Kayıt için 89 yazında Bursa’ya gelip okulun ilk halini görünce acaba burası
beklentilerimi karşılayabilir mi diye şüpheye düşmüştüm. Babam burada okumak
istediğimden emin olup olmadığımı sordu zira okulun birçok eksiği vardı, yurt
binası yoktu, Bulgaristan göçmenlerinin geçici ikametine açılan okul perişan
bir haldeydi. Öyle ki kayıt işlemleri bile Bursa’da başka bir okulda
yürütülüyordu. Bursa’yı ilk defa görüyordum ve açıkçası İstanbul’da doğup
büyüyen bir çocuk olarak bu şehir çok da çekici gelmemişti. Ancak burası bir
"Fen Lisesi" idi. Bir hastaneyi nasıl ki iyi bir hastane yapan doktorları ise,
burayı da iyi bir okul yapacak şeyin hocaları ve Türkiye’nin dört bir yanından
gelecek seçme öğrencileri olacağını hissediyordum. Babama "Evet, eminim. Burada
okuyacağım" diye cevap verdim.
Hayatımda ilk kez bir yatılı
okulda okuyacaktım. Ailemden ilk kez bu kadar uzun süre uzakta kalacaktım.

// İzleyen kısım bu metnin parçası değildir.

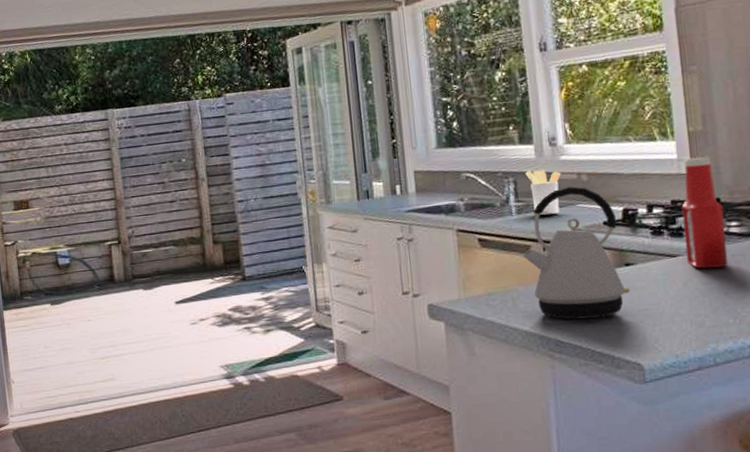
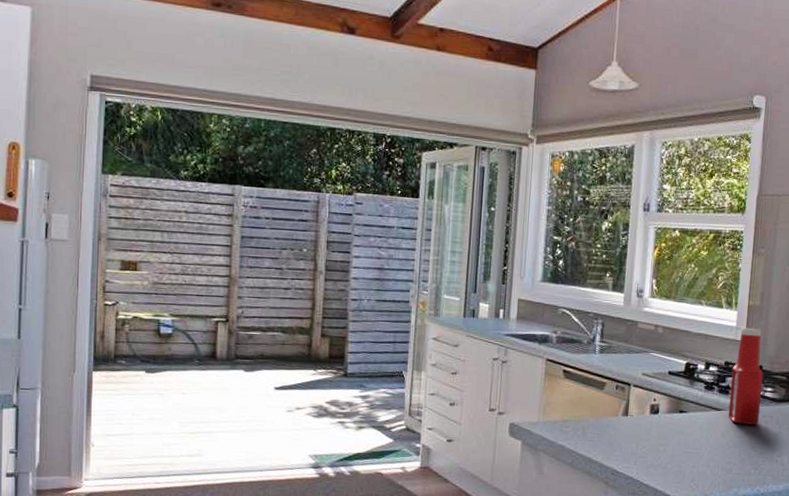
kettle: present [522,186,631,320] -> none [597,336,680,455]
utensil holder: present [525,169,561,216] -> none [612,314,642,359]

Bunlar beni ürkütmüyor değildi. Ne tür insanlarla karşılaşacağım, onlarla
anlaşabilecek miyim, tereddütlerim vardı. Zira daha önce okuduğum okullarda
yaşıtlarımla anlaşma konusunda sorunlarım olmuştu.
Okulun ilk günlerinden itibaren
bu kaygıların ne kadar yersiz olduğunu hızlıca kavradım. Buraya gelen
öğrenciler yine geldikleri yerlerde benimle aynı sorunları yaşamış, benim gibi
öğrencilerdi. Üstelik hocalarımız bize bir şeyler öğretmekten ve hatta bizden
bir şeyler öğrenmekten keyif alan idealist insanlardı.
Okulumuzun çok eksiği vardı.
Yoksunluklar bizi, öğrencileri ve hocaları, birbirine daha çok kaynaştırdı,
daha çok bağladı. Şartlar ne kadar zor ve çetinse bir topluluğu oluşturan
bireyler arasında o denli güçlü bağlar oluştuğunu anladık.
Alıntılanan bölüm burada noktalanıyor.